Wayne Madsen says the proof of Israeli intelligence’s presence in Nevada “comes out of what we hear about” Nozette.
4. Energy business deals announced in Nevada
Israel business deal - an Israeli subsidiary of a US company (presumably) and and Israeli private company - making solar power deals that will operate in Israel --- announced in Reno, Nevada. Vertical integration of geothermal and recovered energy. Sounds great. I wonder who did all this research. Hey it's for Israel. Maybe someday they'll sell it to the world as part of the profitable green Agenda 21. I bet they can make a ton of money hmm?
Ormat signs Joint Venture Agreement for solar (PV) power systems
RENO, Nevada, Oct. 19 /PRNewswire-FirstCall/ -- Ormat Technologies, Inc.
(NYSE: ORA), announced today that its Israeli subsidiary, Ormat Systems Ltd.,
has signed a Joint Venture Agreement ("JVA") with Sunday Energy Ltd.
("Sunday"), an Israeli private company to develop, construct and operate
solar-photovoltaic ("PV") energy systems in Israel with a total capacity of 36
MW.
Under the JVA, Sunday will contribute the rights to all of its property and
roofs required to develop solar energy systems above 1 MW to special purpose
entities ("SPEs"). Ormat will own 70% of each SPE and will also have control
of it. Under the terms of the agreement, Ormat and Sunday will act, jointly,
as the EPC contractor and the operator of each project in accordance with each
company share in the SPEs .
The estimated capital expenditure for 36 MW of solar power systems is
approximately $195 million. The electricity generated from the projects will
be sold to Israel Electric Corporation Ltd. under long-term power purchase
agreements (20 years) and will generate approximately $30 million in annual
revenues. The SPEs expect to finance their capital expenditure with 80%
Non-Recourse project finance debt.
...
Lucien Y. Bronicki, Chairman of the Board and Chief Technology Officer of
Ormat Technologies, said, "Ormat's commercial activity in the solar energy
market is part of a strategic plan to be a leading player in renewable energy.
We have a long, rich history in renewable energy that includes activity in
solar energy that we believe we can leverage to bring unique benefits to this
project. Our connection to solar energy goes back over 30 years to the solar
pond project that we developed between 1977 and 1984. Our work on the solar
pond created the technological foundation for our geothermal technology, which
today positions Ormat as the industry leader. We are pleased to finally add an
Israeli solar installation, to the current 1,200 MW of Geothermal and
Recovered Energy power plants that Ormat has installed throughout the years.

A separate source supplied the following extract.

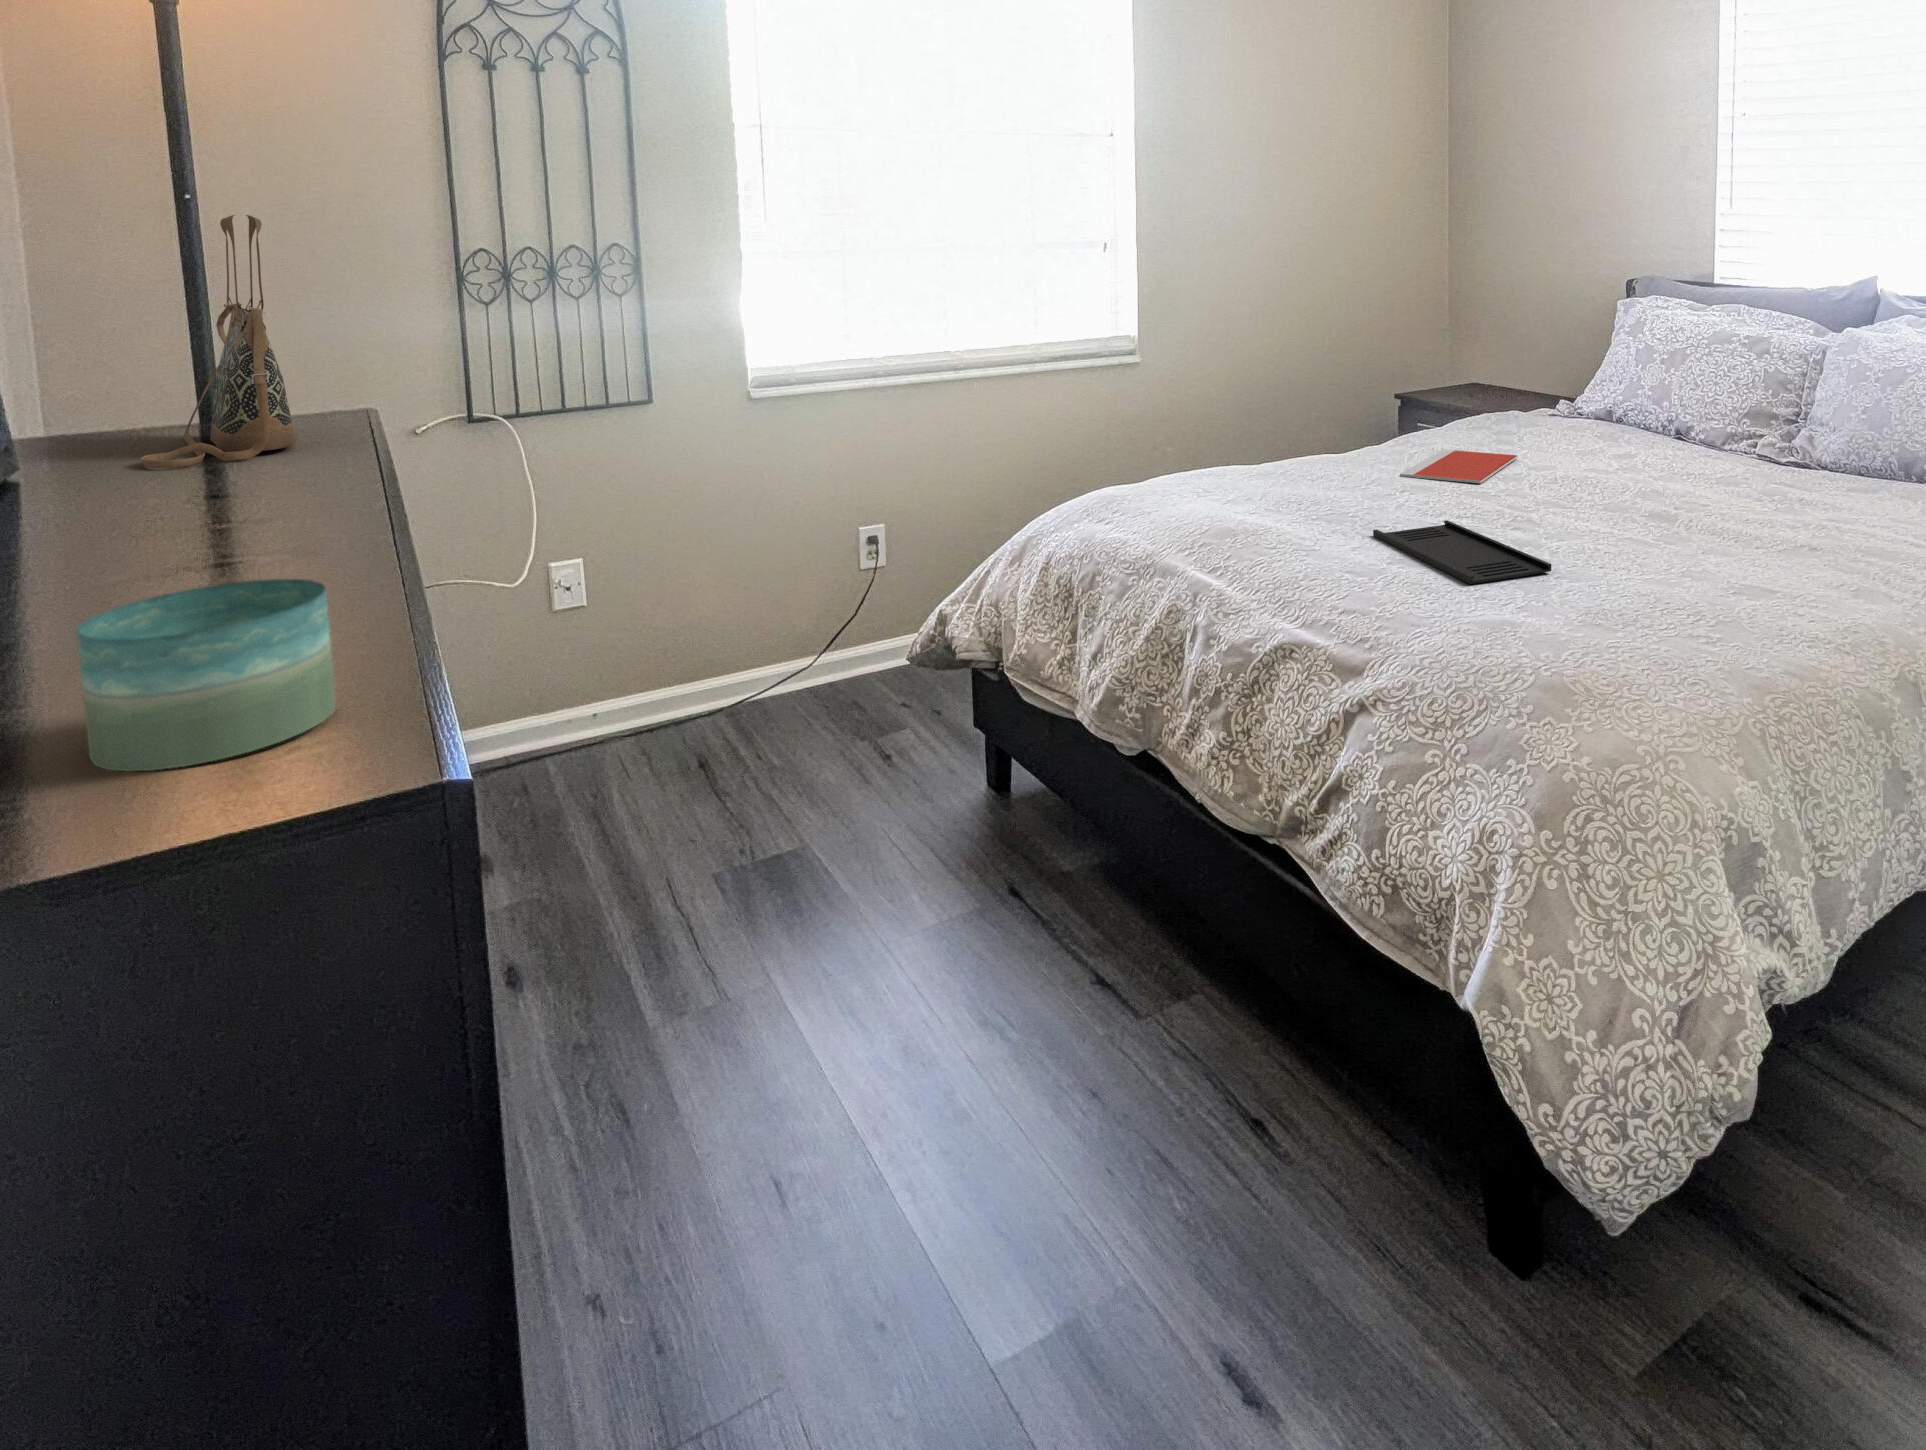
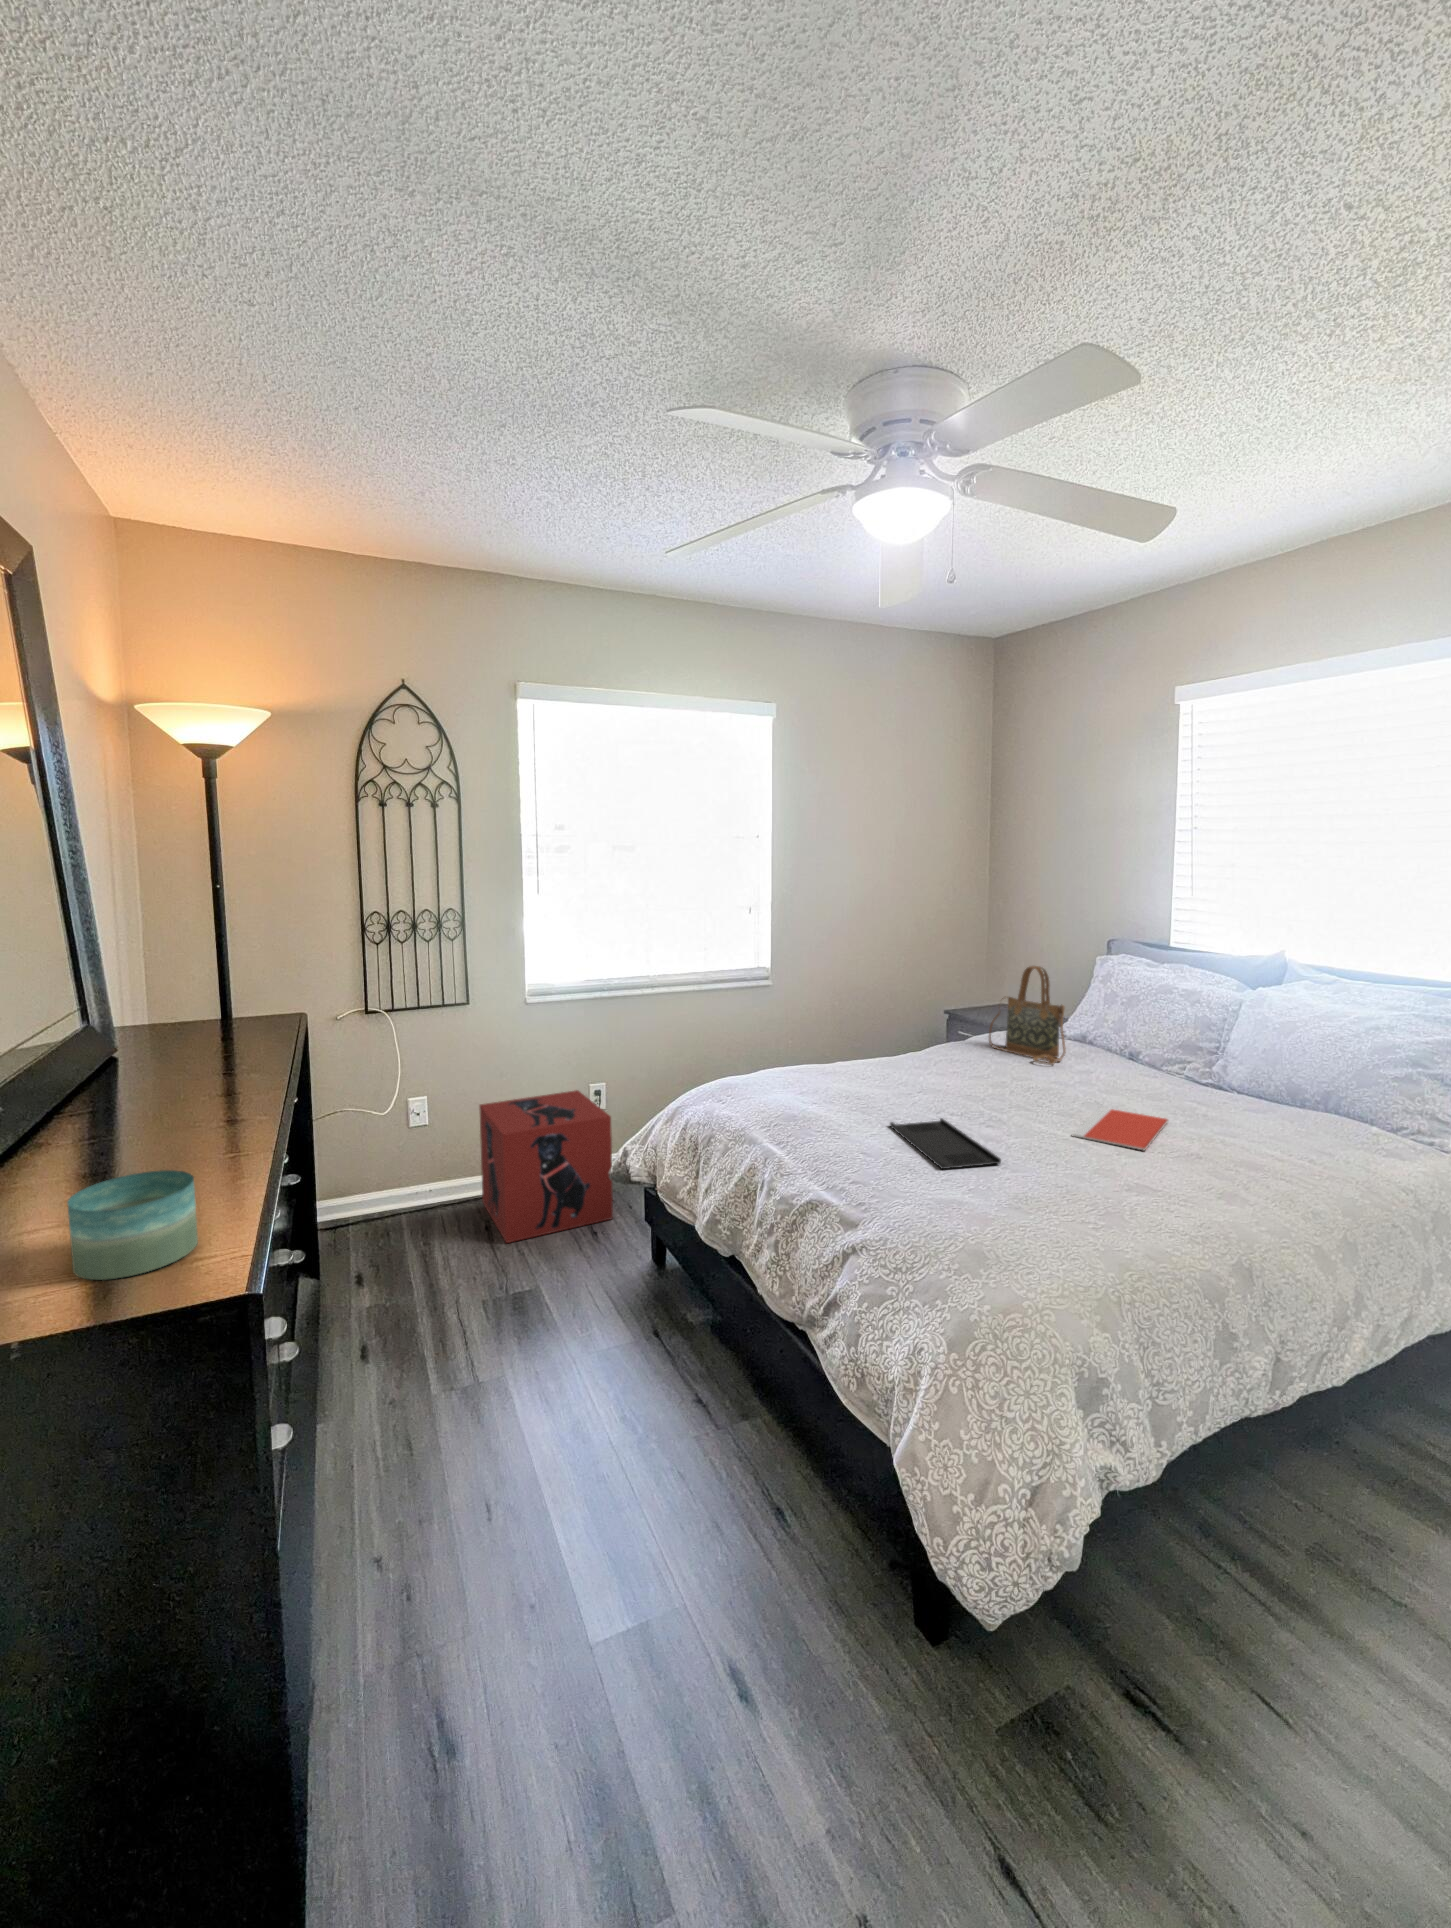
handbag: present [140,215,296,468] -> present [989,966,1066,1065]
notebook: present [1400,450,1518,483] -> present [1072,1108,1168,1150]
storage box: none [674,537,913,787] -> present [479,1090,613,1243]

We are looking at this joint venture as an attractive business opportunity
derived by the reduction in solar PV modules prices and the increase in their
supply on one hand and the expected Israeli feed-in tariff for large solar PV
systems on the other hand."
About Ormat Technologies
Ormat Technologies, Inc. is the only vertically-integrated company primarily
engaged in the geothermal and recovered energy power business. The Company
designs, develops, owns and operates geothermal and recovered energy-based
power plants around the world. Additionally, the Company designs, manufactures
and sells geothermal and recovered energy power units and other
power-generating equipment, and provides related services. The Company has
more than four decades of experience in the development of
environmentally-sound power, primarily in geothermal and recovered-energy
generation. Ormat products and systems are covered by 75 U.S. patents. Ormat
has built over approximately 1,200 MW of plants half for its own account and
half as supplies to utilities and developers. Ormat's current generating
portfolio includes the following geothermal and recovered energy-based power
plants: in the United States - Brady, Heber, Mammoth, Ormesa, Puna, Steamboat,
OREG 1, OREG 2 and Peetz; in Guatemala - Zunil and Amatitlan; in Kenya -
Olkaria; in Nicaragua - Momotombo and in New Zealand - GDL.